We (excuse the rhetorical "we" - blame the jetlag, but I'm going to get stentorian now and shout in generalities) think in cliches, and this is where we betray most seriously our colonial mindset and stamp out most enthusiastically all signs of cultural diversity. Because literary thought (and I mean literary thought) in its broadest senses is marginalised in our culture, we lack an intellectual context in which new writing of any kind might be recognised. We are frightened (or simply ignorant) of the possibilities of language. And without a rigorous intellectual context, we will be stuck with half-baked experimentation or half-baked realisations of conventions, because any writing, conventional or not, that passionately addresses the possibilities of theatre will be greeted with hostility or, which is worse, total indifference. And this applies to Henrik Ibsen as much as to Sarah Kane, who is yet to have a mainstream production of her work in this country.

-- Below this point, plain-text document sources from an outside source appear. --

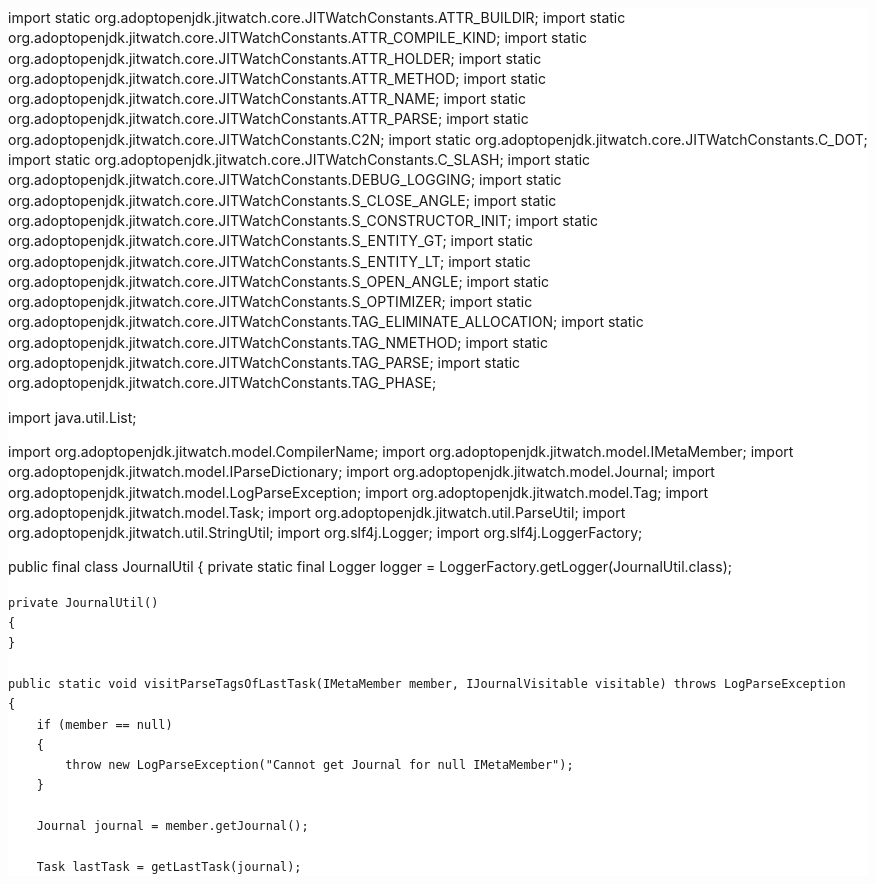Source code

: import static org.adoptopenjdk.jitwatch.core.JITWatchConstants.ATTR_BUILDIR;
import static org.adoptopenjdk.jitwatch.core.JITWatchConstants.ATTR_COMPILE_KIND;
import static org.adoptopenjdk.jitwatch.core.JITWatchConstants.ATTR_HOLDER;
import static org.adoptopenjdk.jitwatch.core.JITWatchConstants.ATTR_METHOD;
import static org.adoptopenjdk.jitwatch.core.JITWatchConstants.ATTR_NAME;
import static org.adoptopenjdk.jitwatch.core.JITWatchConstants.ATTR_PARSE;
import static org.adoptopenjdk.jitwatch.core.JITWatchConstants.C2N;
import static org.adoptopenjdk.jitwatch.core.JITWatchConstants.C_DOT;
import static org.adoptopenjdk.jitwatch.core.JITWatchConstants.C_SLASH;
import static org.adoptopenjdk.jitwatch.core.JITWatchConstants.DEBUG_LOGGING;
import static org.adoptopenjdk.jitwatch.core.JITWatchConstants.S_CLOSE_ANGLE;
import static org.adoptopenjdk.jitwatch.core.JITWatchConstants.S_CONSTRUCTOR_INIT;
import static org.adoptopenjdk.jitwatch.core.JITWatchConstants.S_ENTITY_GT;
import static org.adoptopenjdk.jitwatch.core.JITWatchConstants.S_ENTITY_LT;
import static org.adoptopenjdk.jitwatch.core.JITWatchConstants.S_OPEN_ANGLE;
import static org.adoptopenjdk.jitwatch.core.JITWatchConstants.S_OPTIMIZER;
import static org.adoptopenjdk.jitwatch.core.JITWatchConstants.TAG_ELIMINATE_ALLOCATION;
import static org.adoptopenjdk.jitwatch.core.JITWatchConstants.TAG_NMETHOD;
import static org.adoptopenjdk.jitwatch.core.JITWatchConstants.TAG_PARSE;
import static org.adoptopenjdk.jitwatch.core.JITWatchConstants.TAG_PHASE;

import java.util.List;

import org.adoptopenjdk.jitwatch.model.CompilerName;
import org.adoptopenjdk.jitwatch.model.IMetaMember;
import org.adoptopenjdk.jitwatch.model.IParseDictionary;
import org.adoptopenjdk.jitwatch.model.Journal;
import org.adoptopenjdk.jitwatch.model.LogParseException;
import org.adoptopenjdk.jitwatch.model.Tag;
import org.adoptopenjdk.jitwatch.model.Task;
import org.adoptopenjdk.jitwatch.util.ParseUtil;
import org.adoptopenjdk.jitwatch.util.StringUtil;
import org.slf4j.Logger;
import org.slf4j.LoggerFactory;

public final class JournalUtil
{
	private static final Logger logger = LoggerFactory.getLogger(JournalUtil.class);

	private JournalUtil()
	{
	}

	public static void visitParseTagsOfLastTask(IMetaMember member, IJournalVisitable visitable) throws LogParseException
	{
		if (member == null)
		{
			throw new LogParseException("Cannot get Journal for null IMetaMember");
		}

		Journal journal = member.getJournal();

		Task lastTask = getLastTask(journal);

Can we find that context in Australian literary culture? I greatly fear that we can't. Theatre's where much of the most exciting Australian art is happening, and the more interesting reaches of our own contemporary writing are basically invisible, drowned in the sludge that here passes for literary culture. We're hamstrung in so many ways by what the German poet Hans Magnus Enzensberger tapes as the inevitable link between "mediocrities and delusions". That why we can't distinguish genuine experimentation from sheer wankery, or even recognise a good play, and turn to tired Anglocentric modes of writerly practice with timid squeaks of relief. If we want our theatre to matter, we have to be smarter. That means a lot of things. But maybe the first thing is to address our own incuriosities and illiteracies.